** CONSIGNE **
Rédigez la suite de l'article sur les caméras de surveillance que Vladimir Poutine a fait désactiver, en reprenant après son dernier paragraphe.

** EXTRAIT PRÉSENTÉ **

* * * * * * *

Vladimir Poutine ordonne la désactivation de caméras de surveillance par crainte d’intrusions

Le président russe, Vladimir Poutine, exprime des inquiétudes grandissantes concernant sa sécurité personnelle. Suite à l’élimination de l’ayatollah Ali Khamenei par une frappe américaine, Poutine a décidé de désactiver une partie de son propre système de surveillance, une mesure qui témoigne de la paranoïa croissante au sein du Kremlin.

EN BREF

  • Poutine craint pour sa sécurité après l’assassinat d’un leader iranien.
  • Il a ordonné la désactivation de certaines caméras de surveillance à Moscou.
  • La technologie de surveillance pourrait être exploitée par des ennemis.

Le 28 février 2026, l’ayatollah Ali Khamenei a été tué lors d’une réunion stratégique, ce qui a mis en lumière les vulnérabilités des systèmes de sécurité des dirigeants. Les services de renseignement israéliens ont réussi à infiltrer les caméras de surveillance à Téhéran, ce qui a permis de tracer les mouvements des gardes du corps. Cette opération a soulevé des questions sur la sécurité de Vladimir Poutine, qui a immédiatement pris des mesures pour éviter un scénario similaire en Russie.

Selon une enquête du Financial Times, Poutine a ordonné la désactivation de certaines caméras surveillant sa sécurité et celle de son entourage. Ces caméras, qui font partie d’un système de surveillance sophistiqué, ont été complètement isolées d’Internet pour éviter toute intrusion. Des ingénieurs russes sont actuellement en train d’examiner le réseau afin de corriger les failles potentielles avant de le remettre en service.

La Russie, avec son réseau de plus d’un million de caméras, dont 300 000 à Moscou, a investi massivement pour surveiller sa population. À titre de comparaison, Paris ne compte que 5 000 caméras. Cependant, ces dispositifs de surveillance, initialement conçus pour contrôler la population, pourraient également devenir des cibles pour les services de renseignement adverses.

* * * * * * *

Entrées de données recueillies
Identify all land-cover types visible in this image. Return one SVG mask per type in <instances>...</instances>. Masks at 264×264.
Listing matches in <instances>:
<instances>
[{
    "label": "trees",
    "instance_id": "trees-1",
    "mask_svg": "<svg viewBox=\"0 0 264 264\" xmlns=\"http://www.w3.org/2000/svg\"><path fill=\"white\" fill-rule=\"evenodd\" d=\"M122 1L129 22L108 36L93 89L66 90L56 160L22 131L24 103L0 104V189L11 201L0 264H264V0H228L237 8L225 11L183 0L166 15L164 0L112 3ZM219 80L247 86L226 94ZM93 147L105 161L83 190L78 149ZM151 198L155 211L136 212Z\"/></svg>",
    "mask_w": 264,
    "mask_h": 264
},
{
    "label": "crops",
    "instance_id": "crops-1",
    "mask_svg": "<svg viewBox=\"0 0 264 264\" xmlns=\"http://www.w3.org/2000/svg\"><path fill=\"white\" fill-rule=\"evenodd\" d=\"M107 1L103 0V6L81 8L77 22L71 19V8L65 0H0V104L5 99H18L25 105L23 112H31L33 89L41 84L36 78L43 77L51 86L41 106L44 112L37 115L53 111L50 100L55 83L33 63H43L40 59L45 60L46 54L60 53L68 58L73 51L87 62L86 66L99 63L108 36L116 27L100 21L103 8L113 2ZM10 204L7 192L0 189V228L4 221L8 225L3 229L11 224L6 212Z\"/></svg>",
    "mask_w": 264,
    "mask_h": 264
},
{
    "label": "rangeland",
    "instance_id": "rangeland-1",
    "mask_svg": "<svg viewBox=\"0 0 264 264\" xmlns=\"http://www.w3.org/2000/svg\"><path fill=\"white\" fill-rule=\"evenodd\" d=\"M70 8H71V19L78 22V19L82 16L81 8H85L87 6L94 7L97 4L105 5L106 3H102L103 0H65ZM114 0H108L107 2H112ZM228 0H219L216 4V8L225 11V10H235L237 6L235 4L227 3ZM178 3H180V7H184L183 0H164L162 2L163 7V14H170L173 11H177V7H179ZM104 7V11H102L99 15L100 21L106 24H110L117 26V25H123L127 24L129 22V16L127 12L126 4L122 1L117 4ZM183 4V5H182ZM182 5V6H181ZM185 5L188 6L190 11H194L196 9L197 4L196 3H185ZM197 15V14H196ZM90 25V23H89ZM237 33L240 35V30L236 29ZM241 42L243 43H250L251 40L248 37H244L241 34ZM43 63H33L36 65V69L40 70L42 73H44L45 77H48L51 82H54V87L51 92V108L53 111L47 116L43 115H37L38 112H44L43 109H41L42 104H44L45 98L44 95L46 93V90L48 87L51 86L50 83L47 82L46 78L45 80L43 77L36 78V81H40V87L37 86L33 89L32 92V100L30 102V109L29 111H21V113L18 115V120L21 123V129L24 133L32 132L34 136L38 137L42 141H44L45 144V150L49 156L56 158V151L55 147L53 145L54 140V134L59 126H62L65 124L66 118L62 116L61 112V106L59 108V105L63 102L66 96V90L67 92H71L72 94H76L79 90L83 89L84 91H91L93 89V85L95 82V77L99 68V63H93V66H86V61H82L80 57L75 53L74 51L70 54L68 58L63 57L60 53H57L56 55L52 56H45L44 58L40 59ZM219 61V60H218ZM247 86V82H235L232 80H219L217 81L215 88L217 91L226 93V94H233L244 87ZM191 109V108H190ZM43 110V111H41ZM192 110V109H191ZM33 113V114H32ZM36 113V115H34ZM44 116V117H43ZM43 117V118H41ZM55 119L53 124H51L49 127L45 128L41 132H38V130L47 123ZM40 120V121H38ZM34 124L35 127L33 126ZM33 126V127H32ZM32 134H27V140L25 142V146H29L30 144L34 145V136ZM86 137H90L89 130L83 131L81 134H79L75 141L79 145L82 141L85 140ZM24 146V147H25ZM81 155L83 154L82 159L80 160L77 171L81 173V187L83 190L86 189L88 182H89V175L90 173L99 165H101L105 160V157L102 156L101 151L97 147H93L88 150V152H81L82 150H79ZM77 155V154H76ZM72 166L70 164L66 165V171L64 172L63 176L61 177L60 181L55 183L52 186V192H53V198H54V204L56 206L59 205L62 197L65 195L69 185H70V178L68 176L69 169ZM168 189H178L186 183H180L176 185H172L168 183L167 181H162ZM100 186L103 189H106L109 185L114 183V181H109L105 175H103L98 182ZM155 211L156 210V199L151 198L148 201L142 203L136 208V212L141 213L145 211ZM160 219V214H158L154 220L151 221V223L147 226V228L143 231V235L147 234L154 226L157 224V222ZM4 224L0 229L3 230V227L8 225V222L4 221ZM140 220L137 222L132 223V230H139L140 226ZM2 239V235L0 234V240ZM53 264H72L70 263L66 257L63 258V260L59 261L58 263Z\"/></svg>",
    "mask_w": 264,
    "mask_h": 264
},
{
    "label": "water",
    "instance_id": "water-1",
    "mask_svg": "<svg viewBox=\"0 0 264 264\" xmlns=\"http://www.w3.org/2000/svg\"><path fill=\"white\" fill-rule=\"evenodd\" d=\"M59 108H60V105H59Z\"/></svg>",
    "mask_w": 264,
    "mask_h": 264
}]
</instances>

* * * * * * *

** RÉPONSE **
Une avancée technologique notable est l’intégration d’une intelligence artificielle performante dans les systèmes de surveillance. Cette technologie permet d’analyser d’innombrables heures de vidéo et de détecter des comportements spécifiques, comme l’échange d’objets entre individus. Poutine, conscient de cette puissance, semble redouter que les mêmes outils qu’il utilise pour contrôler son peuple puissent également être utilisés contre lui.

La paranoïa du président russe se traduit également par des mesures physiques. Récemment, il a fait installer des équipements militaires défensifs à proximité de l’une de ses résidences à Novgorod, à 400 kilomètres de Moscou. Ces installations renforcent l’idée que Poutine cherche à protéger sa sécurité à tout prix, y compris en prenant des décisions radicales concernant son propre système de surveillance.

Cette situation soulève des interrogations sur l’efficacité et la fiabilité des systèmes de surveillance dans un État autoritaire. Les outils dont disposent les dictatures pour surveiller et contrôler peuvent paradoxalement les rendre plus vulnérables. Ainsi, la question se pose : jusqu’où Poutine sera-t-il prêt à aller pour garantir sa sécurité face à des menaces potentielles, tant internes qu’externes ?

La vigilance accrue de Vladimir Poutine, bien que compréhensible dans un contexte géopolitique tendu, pourrait également l’entraîner dans une spirale de méfiance et de paranoïa, affectant ainsi le fonctionnement de son régime.